PROBLEM TO SOLVE: Rewrite the source text of every item with each "gratitude" changed to "thankfulness" and nothing else altered. Leave out the pictures.

(Document images with their source code)
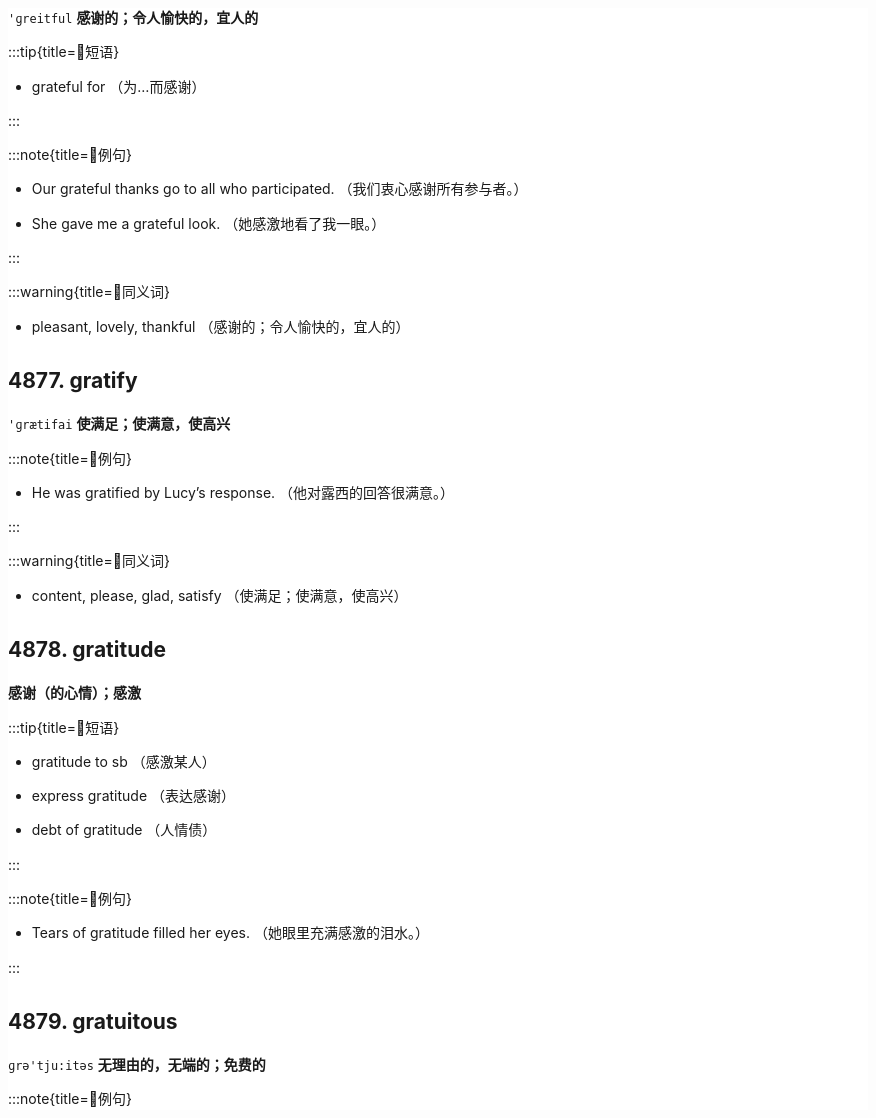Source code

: `'ɡreitful`  **感谢的；令人愉快的，宜人的**

:::tip{title=🤩短语}

- grateful for （为…而感谢）

:::

:::note{title=🎤例句}

- Our grateful thanks go to all who participated. （我们衷心感谢所有参与者。）

- She gave me a grateful look. （她感激地看了我一眼。）

:::

:::warning{title=🤔同义词}

- pleasant, lovely, thankful （感谢的；令人愉快的，宜人的）


## 4877. gratify

`'ɡrætifai`  **使满足；使满意，使高兴**

:::note{title=🎤例句}

- He was gratified by Lucy’s response. （他对露西的回答很满意。）

:::

:::warning{title=🤔同义词}

- content, please, glad, satisfy （使满足；使满意，使高兴）


## 4878. gratitude

**感谢（的心情）；感激**

:::tip{title=🤩短语}

- gratitude to sb （感激某人）

- express gratitude （表达感谢）

- debt of gratitude （人情债）

:::

:::note{title=🎤例句}

- Tears of gratitude filled her eyes. （她眼里充满感激的泪水。）

:::

## 4879. gratuitous

`ɡrə'tju:itəs`  **无理由的，无端的；免费的**

:::note{title=🎤例句}
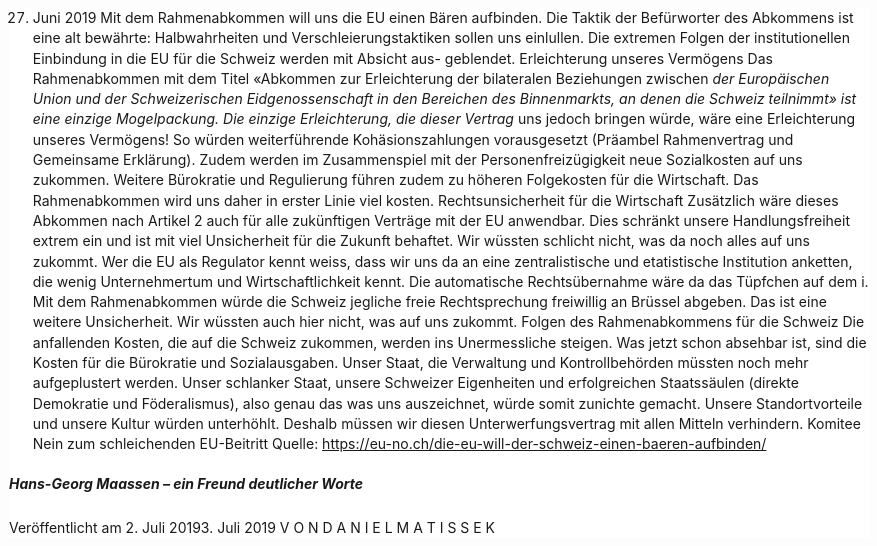 27. Juni 2019 Mit dem Rahmenabkommen will uns die EU einen Bären aufbinden. Die Taktik der Befürworter des Abkommens ist eine alt bewährte: Halbwahrheiten und Verschleierungstaktiken sollen uns einlullen. Die extremen Folgen der institutionellen Einbindung in die EU für die Schweiz werden mit Absicht aus- geblendet. Erleichterung unseres Vermögens Das Rahmenabkommen mit dem Titel «Abkommen zur Erleichterung der bilateralen Beziehungen zwischen _der Europäischen Union und der Schweizerischen Eidgenossenschaft in den Bereichen des Binnenmarkts, an_ _denen die Schweiz teilnimmt» ist eine einzige Mogelpackung. Die einzige Erleichterung, die dieser Vertrag_ uns jedoch bringen würde, wäre eine Erleichterung unseres Vermögens! So würden weiterführende Kohäsionszahlungen vorausgesetzt (Präambel Rahmenvertrag und Gemeinsame Erklärung). Zudem werden im Zusammenspiel mit der Personenfreizügigkeit neue Sozialkosten auf uns zukommen. Weitere Bürokratie und Regulierung führen zudem zu höheren Folgekosten für die Wirtschaft. Das Rahmenabkommen wird uns daher in erster Linie viel kosten. Rechtsunsicherheit für die Wirtschaft Zusätzlich wäre dieses Abkommen nach Artikel 2 auch für alle zukünftigen Verträge mit der EU anwendbar. Dies schränkt unsere Handlungsfreiheit extrem ein und ist mit viel Unsicherheit für die Zukunft behaftet. Wir wüssten schlicht nicht, was da noch alles auf uns zukommt. Wer die EU als Regulator kennt weiss, dass wir uns da an eine zentralistische und etatistische Institution anketten, die wenig Unternehmertum und Wirtschaftlichkeit kennt. Die automatische Rechtsübernahme wäre da das Tüpfchen auf dem i. Mit dem Rahmenabkommen würde die Schweiz jegliche freie Rechtsprechung freiwillig an Brüssel abgeben. Das ist eine weitere Unsicherheit. Wir wüssten auch hier nicht, was auf uns zukommt. Folgen des Rahmenabkommens für die Schweiz Die anfallenden Kosten, die auf die Schweiz zukommen, werden ins Unermessliche steigen. Was jetzt schon absehbar ist, sind die Kosten für die Bürokratie und Sozialausgaben. Unser Staat, die Verwaltung und Kontrollbehörden müssten noch mehr aufgeplustert werden. Unser schlanker Staat, unsere Schweizer Eigenheiten und erfolgreichen Staatssäulen (direkte Demokratie und Föderalismus), also genau das was uns auszeichnet, würde somit zunichte gemacht. Unsere Standortvorteile und unsere Kultur würden unterhöhlt. Deshalb müssen wir diesen Unterwerfungsvertrag mit allen Mitteln verhindern. Komitee Nein zum schleichenden EU-Beitritt Quelle: https://eu-no.ch/die-eu-will-der-schweiz-einen-baeren-aufbinden/
##### Hans-Georg Maassen – ein Freund deutlicher Worte
Veröffentlicht am 2. Juli 20193. Juli 2019 V O N D A N I E L M A T I S S E K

WRITTEN RESPONSE:
Source code

: `'ɡreitful`  **感谢的；令人愉快的，宜人的**

:::tip{title=🤩短语}

- grateful for （为…而感谢）

:::

:::note{title=🎤例句}

- Our grateful thanks go to all who participated. （我们衷心感谢所有参与者。）

- She gave me a grateful look. （她感激地看了我一眼。）

:::

:::warning{title=🤔同义词}

- pleasant, lovely, thankful （感谢的；令人愉快的，宜人的）


## 4877. gratify

`'ɡrætifai`  **使满足；使满意，使高兴**

:::note{title=🎤例句}

- He was gratified by Lucy’s response. （他对露西的回答很满意。）

:::

:::warning{title=🤔同义词}

- content, please, glad, satisfy （使满足；使满意，使高兴）


## 4878. thankfulness

**感谢（的心情）；感激**

:::tip{title=🤩短语}

- thankfulness to sb （感激某人）

- express thankfulness （表达感谢）

- debt of thankfulness （人情债）

:::

:::note{title=🎤例句}

- Tears of thankfulness filled her eyes. （她眼里充满感激的泪水。）

:::

## 4879. gratuitous

`ɡrə'tju:itəs`  **无理由的，无端的；免费的**

:::note{title=🎤例句}
 27. Juni 2019 Mit dem Rahmenabkommen will uns die EU einen Bären aufbinden. Die Taktik der Befürworter des Abkommens ist eine alt bewährte: Halbwahrheiten und Verschleierungstaktiken sollen uns einlullen. Die extremen Folgen der institutionellen Einbindung in die EU für die Schweiz werden mit Absicht aus- geblendet. Erleichterung unseres Vermögens Das Rahmenabkommen mit dem Titel «Abkommen zur Erleichterung der bilateralen Beziehungen zwischen _der Europäischen Union und der Schweizerischen Eidgenossenschaft in den Bereichen des Binnenmarkts, an_ _denen die Schweiz teilnimmt» ist eine einzige Mogelpackung. Die einzige Erleichterung, die dieser Vertrag_ uns jedoch bringen würde, wäre eine Erleichterung unseres Vermögens! So würden weiterführende Kohäsionszahlungen vorausgesetzt (Präambel Rahmenvertrag und Gemeinsame Erklärung). Zudem werden im Zusammenspiel mit der Personenfreizügigkeit neue Sozialkosten auf uns zukommen. Weitere Bürokratie und Regulierung führen zudem zu höheren Folgekosten für die Wirtschaft. Das Rahmenabkommen wird uns daher in erster Linie viel kosten. Rechtsunsicherheit für die Wirtschaft Zusätzlich wäre dieses Abkommen nach Artikel 2 auch für alle zukünftigen Verträge mit der EU anwendbar. Dies schränkt unsere Handlungsfreiheit extrem ein und ist mit viel Unsicherheit für die Zukunft behaftet. Wir wüssten schlicht nicht, was da noch alles auf uns zukommt. Wer die EU als Regulator kennt weiss, dass wir uns da an eine zentralistische und etatistische Institution anketten, die wenig Unternehmertum und Wirtschaftlichkeit kennt. Die automatische Rechtsübernahme wäre da das Tüpfchen auf dem i. Mit dem Rahmenabkommen würde die Schweiz jegliche freie Rechtsprechung freiwillig an Brüssel abgeben. Das ist eine weitere Unsicherheit. Wir wüssten auch hier nicht, was auf uns zukommt. Folgen des Rahmenabkommens für die Schweiz Die anfallenden Kosten, die auf die Schweiz zukommen, werden ins Unermessliche steigen. Was jetzt schon absehbar ist, sind die Kosten für die Bürokratie und Sozialausgaben. Unser Staat, die Verwaltung und Kontrollbehörden müssten noch mehr aufgeplustert werden. Unser schlanker Staat, unsere Schweizer Eigenheiten und erfolgreichen Staatssäulen (direkte Demokratie und Föderalismus), also genau das was uns auszeichnet, würde somit zunichte gemacht. Unsere Standortvorteile und unsere Kultur würden unterhöhlt. Deshalb müssen wir diesen Unterwerfungsvertrag mit allen Mitteln verhindern. Komitee Nein zum schleichenden EU-Beitritt Quelle: https://eu-no.ch/die-eu-will-der-schweiz-einen-baeren-aufbinden/
##### Hans-Georg Maassen – ein Freund deutlicher Worte
Veröffentlicht am 2. Juli 20193. Juli 2019 V O N D A N I E L M A T I S S E K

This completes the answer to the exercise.